The Cat's Fugue
And like that, The Cat’s Fugue was out. It vanished from the body of keyboard works commonly chosen for public consumption, otherwise referred to as the canon (a concept could not exist until artists such as Liszt routinely performed music of the past). Of the millions of classical piano compositions, only a couple hundred win the popularity contest of sorts and gain admittance into this category of often-performed works. A very peculiar phenomenon, the canon turns over some members as quickly as hairdos, pants, and political leanings go in and out of fashion. So while The Cat’s Fugue was dumped from the elite musical club, Kitten on the Keys played on around the world.
The situation was both an outcome and an emblem of the growing divide between popular and classical music. Ten years before, one was bound to find both a Chopin nocturne and a popular polka on any given music desk. Now the camps were forming strong and the two sides could not both take pleasure in the delights of curious cats upon piano keys. When compelled to choose sides, the greater public naturally chose the popular side, along with Kitten on the Keys. Just like kittens, popular music is entertaining, malleable to its environment, and a little reckless, while the “cat" is old, predictable, and not nearly as cute.

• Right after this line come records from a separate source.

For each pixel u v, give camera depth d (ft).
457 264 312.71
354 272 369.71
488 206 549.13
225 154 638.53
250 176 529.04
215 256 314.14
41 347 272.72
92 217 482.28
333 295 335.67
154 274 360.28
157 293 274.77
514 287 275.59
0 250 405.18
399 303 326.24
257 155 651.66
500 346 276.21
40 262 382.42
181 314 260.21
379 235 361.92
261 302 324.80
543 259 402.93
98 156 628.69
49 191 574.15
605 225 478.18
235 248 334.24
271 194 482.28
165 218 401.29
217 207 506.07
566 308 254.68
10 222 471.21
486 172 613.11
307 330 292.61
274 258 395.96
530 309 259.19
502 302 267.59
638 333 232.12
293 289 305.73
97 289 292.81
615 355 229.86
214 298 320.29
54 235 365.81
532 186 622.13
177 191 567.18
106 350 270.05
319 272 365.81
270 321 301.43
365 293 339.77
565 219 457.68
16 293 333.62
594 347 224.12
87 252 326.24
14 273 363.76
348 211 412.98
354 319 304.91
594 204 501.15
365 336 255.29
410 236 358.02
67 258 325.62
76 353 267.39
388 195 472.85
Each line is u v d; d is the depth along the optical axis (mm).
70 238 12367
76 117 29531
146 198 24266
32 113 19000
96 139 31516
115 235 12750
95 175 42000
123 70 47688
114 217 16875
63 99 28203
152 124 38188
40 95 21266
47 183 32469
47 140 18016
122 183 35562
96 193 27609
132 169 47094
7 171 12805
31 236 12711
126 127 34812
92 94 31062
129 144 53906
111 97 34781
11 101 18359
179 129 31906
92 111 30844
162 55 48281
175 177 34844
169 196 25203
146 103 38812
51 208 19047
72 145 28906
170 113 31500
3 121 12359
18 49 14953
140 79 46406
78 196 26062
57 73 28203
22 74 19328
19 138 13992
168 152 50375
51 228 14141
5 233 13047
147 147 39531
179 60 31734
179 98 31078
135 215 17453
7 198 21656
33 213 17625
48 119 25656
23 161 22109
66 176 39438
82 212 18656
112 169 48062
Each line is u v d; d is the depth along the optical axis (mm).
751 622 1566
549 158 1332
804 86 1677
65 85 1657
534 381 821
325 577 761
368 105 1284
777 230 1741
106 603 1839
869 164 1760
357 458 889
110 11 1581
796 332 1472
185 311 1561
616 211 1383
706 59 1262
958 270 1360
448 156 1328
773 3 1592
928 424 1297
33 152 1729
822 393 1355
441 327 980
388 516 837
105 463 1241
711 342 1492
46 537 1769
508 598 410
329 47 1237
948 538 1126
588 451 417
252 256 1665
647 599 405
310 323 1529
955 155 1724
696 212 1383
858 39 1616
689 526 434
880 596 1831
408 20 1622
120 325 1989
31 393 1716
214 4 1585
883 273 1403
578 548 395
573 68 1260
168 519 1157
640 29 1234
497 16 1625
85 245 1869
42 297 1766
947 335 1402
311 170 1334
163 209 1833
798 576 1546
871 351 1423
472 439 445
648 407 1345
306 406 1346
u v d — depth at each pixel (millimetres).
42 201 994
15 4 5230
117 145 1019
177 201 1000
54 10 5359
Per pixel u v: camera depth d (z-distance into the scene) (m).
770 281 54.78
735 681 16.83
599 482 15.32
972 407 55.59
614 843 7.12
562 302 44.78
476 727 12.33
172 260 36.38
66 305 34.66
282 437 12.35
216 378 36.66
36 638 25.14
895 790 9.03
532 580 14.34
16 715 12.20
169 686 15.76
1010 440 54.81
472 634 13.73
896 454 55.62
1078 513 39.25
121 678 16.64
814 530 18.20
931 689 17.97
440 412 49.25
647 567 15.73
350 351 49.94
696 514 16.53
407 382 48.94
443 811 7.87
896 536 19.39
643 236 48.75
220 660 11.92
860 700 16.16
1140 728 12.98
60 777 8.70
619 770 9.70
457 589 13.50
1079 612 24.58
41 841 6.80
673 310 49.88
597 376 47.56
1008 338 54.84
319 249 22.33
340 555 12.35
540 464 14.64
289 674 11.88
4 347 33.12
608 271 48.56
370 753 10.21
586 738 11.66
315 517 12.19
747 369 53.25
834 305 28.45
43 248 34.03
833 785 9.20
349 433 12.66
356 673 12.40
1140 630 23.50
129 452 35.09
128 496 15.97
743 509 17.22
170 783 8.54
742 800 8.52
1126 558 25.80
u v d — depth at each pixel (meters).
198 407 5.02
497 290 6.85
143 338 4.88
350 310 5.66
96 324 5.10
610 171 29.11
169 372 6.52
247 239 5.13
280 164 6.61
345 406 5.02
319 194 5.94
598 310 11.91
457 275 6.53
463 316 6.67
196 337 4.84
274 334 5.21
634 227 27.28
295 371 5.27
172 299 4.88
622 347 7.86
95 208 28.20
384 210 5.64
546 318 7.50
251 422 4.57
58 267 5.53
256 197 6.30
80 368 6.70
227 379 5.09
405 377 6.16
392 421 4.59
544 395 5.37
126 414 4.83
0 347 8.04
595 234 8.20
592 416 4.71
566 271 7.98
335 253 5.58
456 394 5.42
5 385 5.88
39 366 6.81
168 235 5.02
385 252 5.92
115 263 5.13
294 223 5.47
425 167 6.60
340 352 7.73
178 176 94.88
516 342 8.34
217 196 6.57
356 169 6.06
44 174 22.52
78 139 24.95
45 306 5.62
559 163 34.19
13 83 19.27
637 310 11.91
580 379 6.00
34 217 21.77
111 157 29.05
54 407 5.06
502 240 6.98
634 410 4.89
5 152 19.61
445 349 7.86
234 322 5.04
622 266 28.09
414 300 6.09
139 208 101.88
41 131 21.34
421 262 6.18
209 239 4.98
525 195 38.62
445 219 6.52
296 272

Two years before the entrance of our Kitten, a fight broke out on the corner of Lenox Avenue and 113th Street in New York City. In doing so, the combatants George Gershwin and Abram Chasins (a famous concert pianist of the day) aptly depicted the divide and mindsets of the two camps: the new and popular vs. the learned and refined. Chasins argued that “George was having a love-affair with music; no regular piano practice, no slaving away at theory, harmony, counterpoint, orchestration, or form.”
CHASINS: “George, don’t you think it would be a good idea to take some lessons? Nobody can do what you want to do without basic training.”
Gershwin stands still and glares.
GERSWIN: “You’re just the kind of person who is keeping me from doing my great work!”
He stamps off, leaving Chasins alone. The two don’t speak to one another for a year.
Unfortunately for The Cat’s Fugue, it was left in a bizarre and most disagreeable midpoint between the two realms. It was much too mature for one side and too cute for the other, and thus, its former membership in the classical dominion was filled by Scarlatti’s less overt sonatas. Once again, our cat made way for the junkyard of musical waste, sauntering however slowly.